Every line from the one containing "right eye: (314, 98)" down to the last line of the listing below should be restated exactly, and nothing else.

___ Extracted entries ___

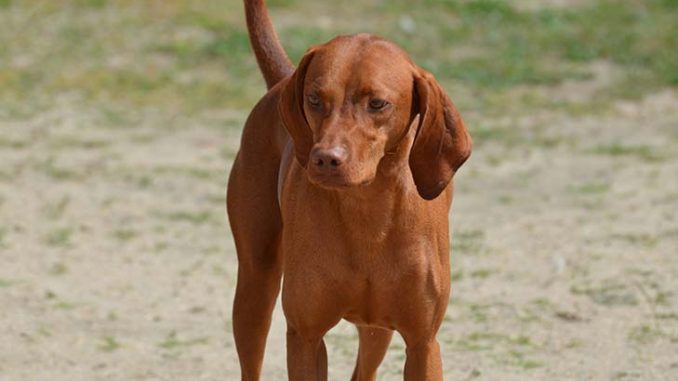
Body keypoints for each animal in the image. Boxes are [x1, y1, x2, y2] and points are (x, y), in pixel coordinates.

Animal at [228, 1, 472, 378]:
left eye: (377, 103)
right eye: (314, 98)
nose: (326, 158)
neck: (367, 211)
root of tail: (283, 77)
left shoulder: (423, 343)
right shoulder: (305, 336)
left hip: (377, 329)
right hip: (255, 287)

___

- [Response]
right eye: (314, 98)
nose: (326, 158)
neck: (367, 211)
root of tail: (283, 77)
left shoulder: (423, 343)
right shoulder: (305, 336)
left hip: (377, 329)
right hip: (255, 287)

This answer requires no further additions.